- _YOUR GOAL_
Your job is to copy every line in the material containing the word "alignement".
-------
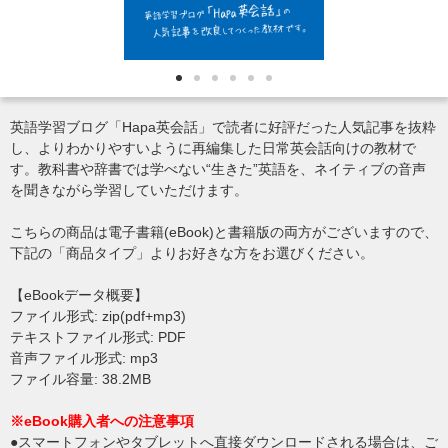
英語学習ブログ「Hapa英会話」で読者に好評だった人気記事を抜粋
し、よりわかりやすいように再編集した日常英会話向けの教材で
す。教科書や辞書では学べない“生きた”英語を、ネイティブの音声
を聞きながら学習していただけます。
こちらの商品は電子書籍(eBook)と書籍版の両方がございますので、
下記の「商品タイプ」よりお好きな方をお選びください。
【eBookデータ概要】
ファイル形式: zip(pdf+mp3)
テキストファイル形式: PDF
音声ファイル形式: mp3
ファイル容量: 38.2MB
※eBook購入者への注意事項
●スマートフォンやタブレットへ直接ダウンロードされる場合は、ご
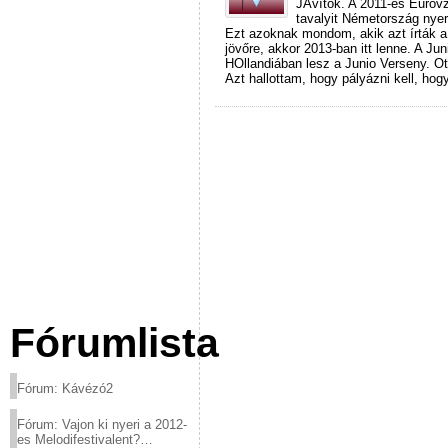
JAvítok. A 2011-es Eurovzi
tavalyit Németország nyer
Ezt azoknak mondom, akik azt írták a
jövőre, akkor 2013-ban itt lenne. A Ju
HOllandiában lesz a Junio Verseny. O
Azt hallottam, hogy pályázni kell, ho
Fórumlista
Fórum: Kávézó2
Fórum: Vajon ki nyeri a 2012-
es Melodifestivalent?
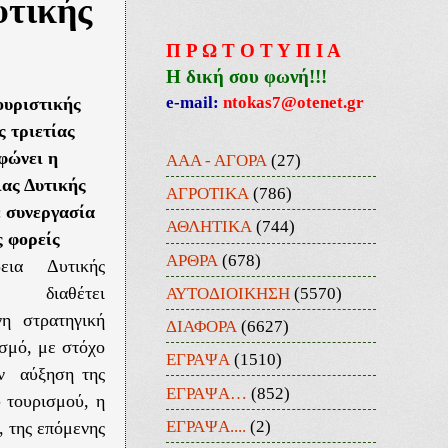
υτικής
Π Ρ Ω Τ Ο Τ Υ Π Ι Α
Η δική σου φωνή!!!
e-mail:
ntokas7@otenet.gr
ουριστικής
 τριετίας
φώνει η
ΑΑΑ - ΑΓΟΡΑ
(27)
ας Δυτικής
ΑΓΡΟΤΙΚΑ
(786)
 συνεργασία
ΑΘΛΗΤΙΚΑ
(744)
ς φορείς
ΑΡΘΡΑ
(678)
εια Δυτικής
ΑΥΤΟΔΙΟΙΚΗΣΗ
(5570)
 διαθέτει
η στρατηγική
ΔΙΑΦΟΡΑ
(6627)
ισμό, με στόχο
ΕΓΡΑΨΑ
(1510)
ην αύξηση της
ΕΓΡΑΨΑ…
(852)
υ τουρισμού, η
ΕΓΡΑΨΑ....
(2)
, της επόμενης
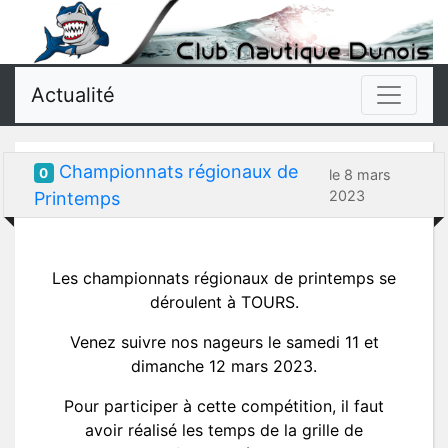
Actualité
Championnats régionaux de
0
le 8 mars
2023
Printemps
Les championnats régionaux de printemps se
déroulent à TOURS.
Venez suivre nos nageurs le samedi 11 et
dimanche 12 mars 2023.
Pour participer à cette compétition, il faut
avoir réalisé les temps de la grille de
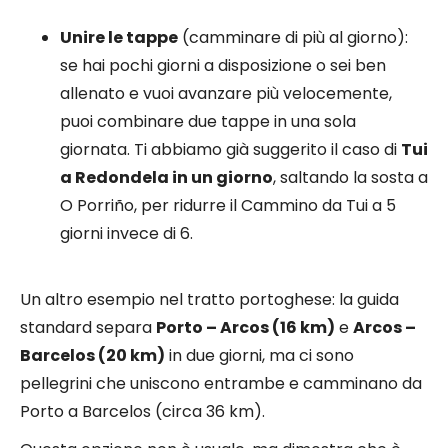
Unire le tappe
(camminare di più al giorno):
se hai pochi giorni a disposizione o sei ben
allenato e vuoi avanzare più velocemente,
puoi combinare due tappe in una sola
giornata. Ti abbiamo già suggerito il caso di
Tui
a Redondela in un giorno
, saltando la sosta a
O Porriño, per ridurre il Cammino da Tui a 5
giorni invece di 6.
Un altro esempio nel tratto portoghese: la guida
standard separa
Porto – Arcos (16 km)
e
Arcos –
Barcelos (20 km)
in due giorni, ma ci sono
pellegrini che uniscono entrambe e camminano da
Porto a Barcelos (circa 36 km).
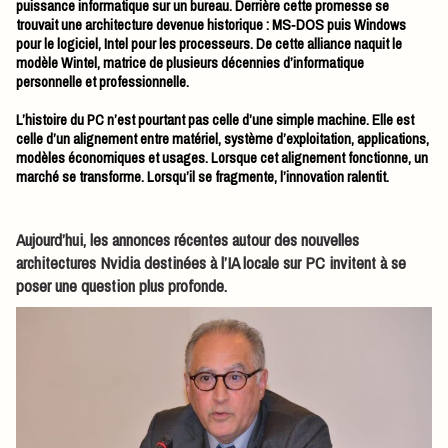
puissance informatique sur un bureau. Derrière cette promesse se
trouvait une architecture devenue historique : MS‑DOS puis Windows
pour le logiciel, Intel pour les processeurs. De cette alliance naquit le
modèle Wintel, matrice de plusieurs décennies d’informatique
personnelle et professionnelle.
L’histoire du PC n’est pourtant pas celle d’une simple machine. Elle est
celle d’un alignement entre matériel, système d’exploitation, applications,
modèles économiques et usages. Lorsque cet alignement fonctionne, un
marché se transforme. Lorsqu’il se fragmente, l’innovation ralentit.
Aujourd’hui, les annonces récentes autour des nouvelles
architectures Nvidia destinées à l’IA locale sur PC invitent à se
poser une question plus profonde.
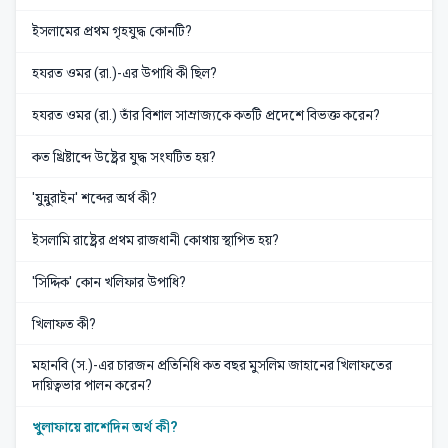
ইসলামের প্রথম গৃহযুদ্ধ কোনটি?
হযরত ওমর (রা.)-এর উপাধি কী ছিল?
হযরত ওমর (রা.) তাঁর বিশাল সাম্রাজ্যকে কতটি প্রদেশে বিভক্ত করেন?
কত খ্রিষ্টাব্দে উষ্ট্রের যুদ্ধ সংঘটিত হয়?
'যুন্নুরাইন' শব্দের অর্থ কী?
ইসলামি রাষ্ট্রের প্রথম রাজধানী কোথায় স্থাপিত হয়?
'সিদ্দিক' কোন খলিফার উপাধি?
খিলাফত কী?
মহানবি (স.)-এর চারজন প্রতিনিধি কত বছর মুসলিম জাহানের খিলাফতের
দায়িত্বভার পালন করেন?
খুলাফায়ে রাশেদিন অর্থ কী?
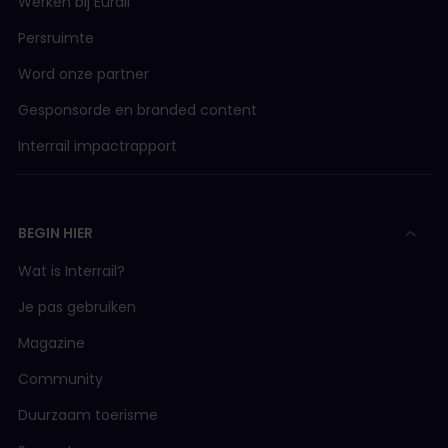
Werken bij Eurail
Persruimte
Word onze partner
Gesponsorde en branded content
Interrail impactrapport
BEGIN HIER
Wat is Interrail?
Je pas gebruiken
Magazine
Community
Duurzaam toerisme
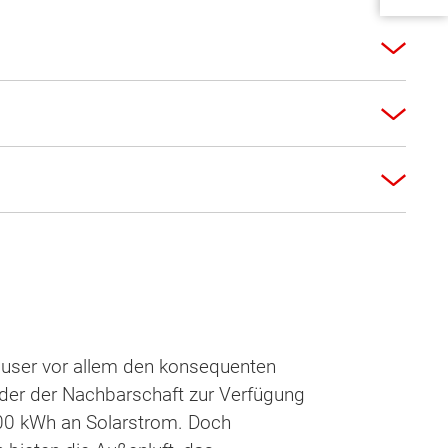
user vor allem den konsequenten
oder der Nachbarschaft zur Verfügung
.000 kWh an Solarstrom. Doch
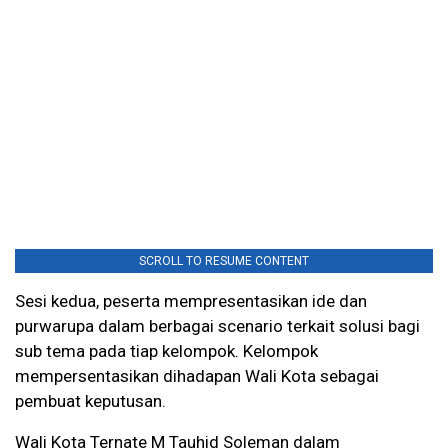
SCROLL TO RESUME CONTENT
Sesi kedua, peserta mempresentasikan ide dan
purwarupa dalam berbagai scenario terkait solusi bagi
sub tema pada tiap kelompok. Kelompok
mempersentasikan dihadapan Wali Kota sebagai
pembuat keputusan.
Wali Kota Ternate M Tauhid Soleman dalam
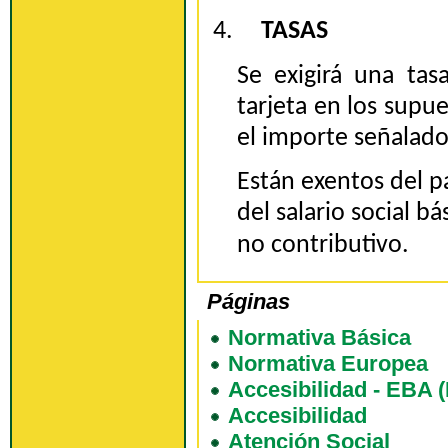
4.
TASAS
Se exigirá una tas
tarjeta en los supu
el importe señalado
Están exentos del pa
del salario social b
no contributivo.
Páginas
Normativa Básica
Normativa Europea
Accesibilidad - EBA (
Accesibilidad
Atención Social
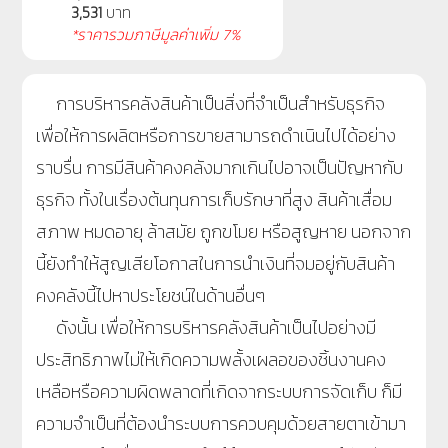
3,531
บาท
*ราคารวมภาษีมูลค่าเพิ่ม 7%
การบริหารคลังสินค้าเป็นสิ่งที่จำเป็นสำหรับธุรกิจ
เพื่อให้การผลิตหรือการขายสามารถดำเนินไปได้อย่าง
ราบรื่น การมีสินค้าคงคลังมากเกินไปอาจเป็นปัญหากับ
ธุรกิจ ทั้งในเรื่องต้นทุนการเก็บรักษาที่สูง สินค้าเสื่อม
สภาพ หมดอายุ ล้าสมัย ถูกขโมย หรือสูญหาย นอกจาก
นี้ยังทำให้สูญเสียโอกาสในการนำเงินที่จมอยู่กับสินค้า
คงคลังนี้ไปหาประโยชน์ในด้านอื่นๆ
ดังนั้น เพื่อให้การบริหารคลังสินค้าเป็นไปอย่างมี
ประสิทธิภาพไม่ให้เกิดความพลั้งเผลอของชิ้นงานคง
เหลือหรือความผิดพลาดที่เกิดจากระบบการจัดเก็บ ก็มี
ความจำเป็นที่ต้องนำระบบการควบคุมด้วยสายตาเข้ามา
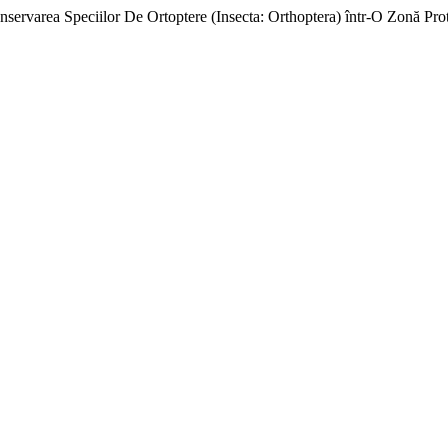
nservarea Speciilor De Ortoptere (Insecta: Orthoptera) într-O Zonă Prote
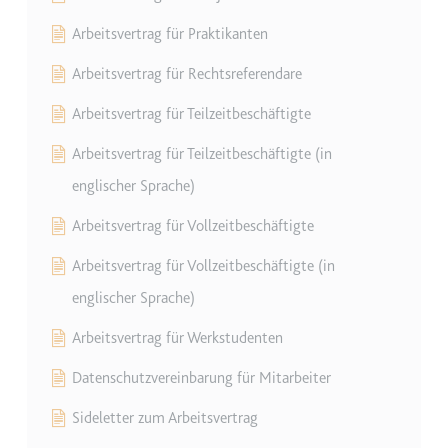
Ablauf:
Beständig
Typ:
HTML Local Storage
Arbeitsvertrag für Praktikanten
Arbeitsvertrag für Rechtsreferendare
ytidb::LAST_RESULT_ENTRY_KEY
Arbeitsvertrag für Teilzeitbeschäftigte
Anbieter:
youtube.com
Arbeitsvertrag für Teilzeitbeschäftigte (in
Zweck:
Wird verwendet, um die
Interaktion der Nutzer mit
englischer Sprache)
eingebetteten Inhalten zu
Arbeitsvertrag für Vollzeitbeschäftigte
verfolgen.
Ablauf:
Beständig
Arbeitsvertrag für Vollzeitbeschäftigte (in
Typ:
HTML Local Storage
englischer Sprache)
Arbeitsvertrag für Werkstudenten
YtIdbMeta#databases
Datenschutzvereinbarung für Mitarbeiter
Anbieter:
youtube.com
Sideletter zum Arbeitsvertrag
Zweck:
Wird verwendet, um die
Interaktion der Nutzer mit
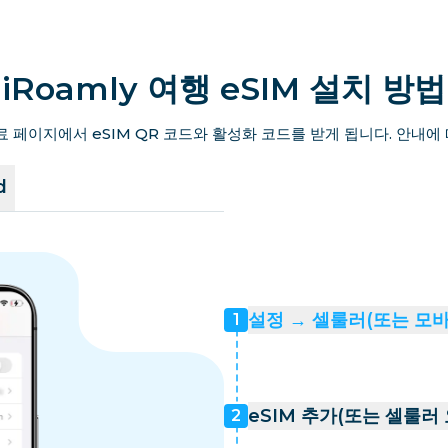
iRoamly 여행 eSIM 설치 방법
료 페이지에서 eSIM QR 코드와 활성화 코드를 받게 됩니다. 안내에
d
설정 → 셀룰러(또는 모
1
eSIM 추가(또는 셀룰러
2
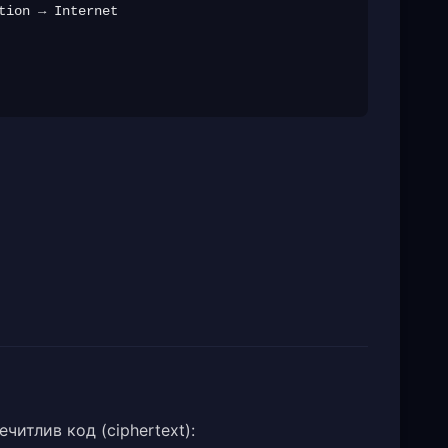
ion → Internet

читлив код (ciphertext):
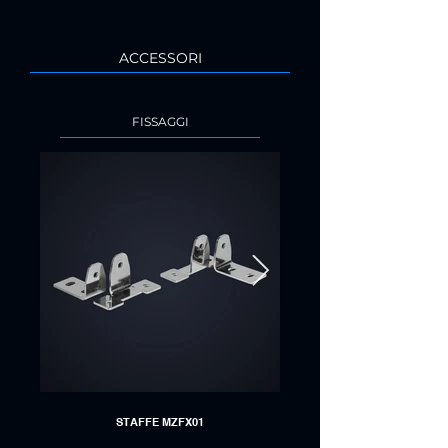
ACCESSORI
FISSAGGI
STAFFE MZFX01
-------
- _SOLUTION TO THIS TASK_
celle d’un alignement entre matériel, système d’exploitation, applications,
modèles économiques et usages. Lorsque cet alignement fonctionne, un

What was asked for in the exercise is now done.